Elf od zawsze był zdania, że krasnoludzki byt można porównać do połączenia dwóch rzeczy. Mianowicie: kolonii szalonych kretów i wiejskiego festynu. W przypadku tego drugiego chodziło konkretnie o moment, kiedy całe wydarzenie wymykało się spod kontroli, czyli około piątej minuty. W efekcie dawało to chaotyczną mieszaninę bójek, rycia w ziemi, pijaństwa oraz spożywania potraw wszelakich. A co za tym idzie, nadmiernego ich wydalania.
Dlatego też nie zdziwił się zbytnio, kiedy po odzyskaniu węchu zlokalizował kolejny już klozet. Trudno było mówić o pomyłce. Woń sprawiała, że wolał już aby w jego nosie złożono całopalną ofiarę ze sprzedawcy starych serów. O stanie kanalizacji wspomnianej rasy krążyły już legendy. Tkwiący tam przerób miał już wykształcić własną inteligencję, a ostatnio nawet wydać pierwszą książkę. Co prawda były w niej zawarte tylko określenia na gnojówkę i siarkowe wyziewy, ale od czegoś należało zacząć.
W każdym razie wyglądało na to, że drużyna musiała tam właśnie zawitać. Partridge nachylił się nad otworem, a przez jego twarz przebiegł grymas porównywalny do gniewu urzędnika, któremu nie dostarczono na czas właściwego formularza.
- Filozof powiedział: kiedy spoglądasz w otchłań, ona również patrzy na ciebie. Dobrze, że niewiele widzę, bo przysiągłbym że tam serio coś na mnie łypie.

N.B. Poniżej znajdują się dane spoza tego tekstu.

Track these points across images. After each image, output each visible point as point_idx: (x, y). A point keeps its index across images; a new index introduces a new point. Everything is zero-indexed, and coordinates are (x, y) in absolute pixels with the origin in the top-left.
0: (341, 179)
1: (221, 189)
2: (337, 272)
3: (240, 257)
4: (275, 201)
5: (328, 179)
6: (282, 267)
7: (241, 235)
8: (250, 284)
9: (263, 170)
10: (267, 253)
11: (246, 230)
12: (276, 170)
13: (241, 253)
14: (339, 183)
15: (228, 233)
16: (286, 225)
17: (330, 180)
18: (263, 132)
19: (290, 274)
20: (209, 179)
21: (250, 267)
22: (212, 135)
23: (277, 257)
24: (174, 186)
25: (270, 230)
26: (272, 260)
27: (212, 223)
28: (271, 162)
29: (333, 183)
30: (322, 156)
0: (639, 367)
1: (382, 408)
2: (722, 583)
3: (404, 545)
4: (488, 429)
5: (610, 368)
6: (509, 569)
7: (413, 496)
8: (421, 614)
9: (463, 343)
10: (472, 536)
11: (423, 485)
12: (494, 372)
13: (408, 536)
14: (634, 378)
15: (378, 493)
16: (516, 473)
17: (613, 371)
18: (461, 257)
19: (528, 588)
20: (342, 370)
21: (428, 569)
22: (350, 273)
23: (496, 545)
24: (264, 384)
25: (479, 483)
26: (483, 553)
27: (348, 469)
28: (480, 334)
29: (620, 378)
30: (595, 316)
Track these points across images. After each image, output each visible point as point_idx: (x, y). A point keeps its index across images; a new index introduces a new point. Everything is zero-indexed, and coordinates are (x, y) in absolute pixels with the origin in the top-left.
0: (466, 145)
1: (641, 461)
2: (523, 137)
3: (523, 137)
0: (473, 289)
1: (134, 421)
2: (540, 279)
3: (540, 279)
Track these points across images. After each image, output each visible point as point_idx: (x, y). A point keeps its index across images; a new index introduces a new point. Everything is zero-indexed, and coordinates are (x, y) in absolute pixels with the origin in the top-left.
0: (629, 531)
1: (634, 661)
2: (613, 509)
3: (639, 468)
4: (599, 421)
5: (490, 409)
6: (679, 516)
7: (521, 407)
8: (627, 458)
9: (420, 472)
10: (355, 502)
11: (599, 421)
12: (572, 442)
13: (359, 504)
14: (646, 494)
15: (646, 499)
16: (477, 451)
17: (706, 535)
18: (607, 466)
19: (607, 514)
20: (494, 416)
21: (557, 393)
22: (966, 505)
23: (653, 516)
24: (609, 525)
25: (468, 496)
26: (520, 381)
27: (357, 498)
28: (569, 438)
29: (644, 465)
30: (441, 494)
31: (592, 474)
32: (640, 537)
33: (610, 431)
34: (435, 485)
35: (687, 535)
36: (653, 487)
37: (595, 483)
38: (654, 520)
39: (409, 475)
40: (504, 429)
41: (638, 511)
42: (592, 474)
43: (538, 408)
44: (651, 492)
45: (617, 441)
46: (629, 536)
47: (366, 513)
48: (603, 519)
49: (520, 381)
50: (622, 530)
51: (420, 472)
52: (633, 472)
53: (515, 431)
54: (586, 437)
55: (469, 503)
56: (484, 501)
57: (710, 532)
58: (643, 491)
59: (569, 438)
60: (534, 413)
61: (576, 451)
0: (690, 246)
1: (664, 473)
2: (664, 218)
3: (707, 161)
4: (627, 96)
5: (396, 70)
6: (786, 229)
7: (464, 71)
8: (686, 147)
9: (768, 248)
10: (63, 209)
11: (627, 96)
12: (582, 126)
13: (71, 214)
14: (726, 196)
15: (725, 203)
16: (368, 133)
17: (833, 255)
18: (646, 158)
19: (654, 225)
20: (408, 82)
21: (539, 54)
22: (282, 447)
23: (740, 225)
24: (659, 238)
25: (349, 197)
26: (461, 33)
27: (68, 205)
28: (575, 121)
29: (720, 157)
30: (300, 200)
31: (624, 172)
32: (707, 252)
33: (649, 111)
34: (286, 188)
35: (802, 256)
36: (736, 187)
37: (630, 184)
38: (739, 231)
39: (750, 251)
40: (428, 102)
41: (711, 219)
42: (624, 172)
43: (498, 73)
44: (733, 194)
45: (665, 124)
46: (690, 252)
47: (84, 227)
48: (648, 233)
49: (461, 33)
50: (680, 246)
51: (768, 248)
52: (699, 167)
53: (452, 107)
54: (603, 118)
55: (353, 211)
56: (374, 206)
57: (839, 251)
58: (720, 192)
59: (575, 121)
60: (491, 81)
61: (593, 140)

Nie mieli jednak większego wyboru. Wróg zbliżał się, a wraz z nim perspektywa ujrzenia własnej okrężnicy. Jeśli chodziło o towarzyszy - Silverballs nie bardzo rozumiał co właściwie zaszło w zwojach mózgowych Wirkucipałka oraz jakie akrobacje czynił swoim ozorem. Ah, czemu los nie zesłał im ogorzałego berserkera z dwuręcznym toporem w dłoni? Ze swoim zapasem szczęścia zadowoliłby się nawet beznogim weteranem.
Zgodnie z planem Zbyszka, wskoczył do środka jako ostatni. Jednocześnie wykoncypował pewien mały dodatek do planu. Trzeba wiedzieć bowiem, że bujna fryzura Partridge’a widziała środki czyszczące jeszcze w Erze Herosów*. Na szybko postanowił więc zrobić użytek z ilości łoju, który zdążył sobie wyhodować. Niniejszym zamiótł majestatycznie grzywą, wtrącając smalcopodobną maź. Miała ona zmniejszyć tarcie ciał wobec samej muszli (woda w krasnoludzkich przybytkach posiadała zazwyczaj konsystencję płynnego betonu). Potem już tylko pociągnął za spłuczkę i zdążył pomyśleć:
- Gorzej chyba nie będzie.
Ale kogo tak naprawdę oszukiwał?
* Tak naprawdę nie wiadomo kiedy ta era miała miejsce i co za herosi w niej występowali. Kronikarze już dawno zauważyli, że na potrzeby dostatecznie odległych lat można wymyślać dowolne nazwy: Okres Wielkiej Wojny, Czas Wzmożonej Czujności, Epoka Burzy i Miecza. Nikt tego nie weryfikował.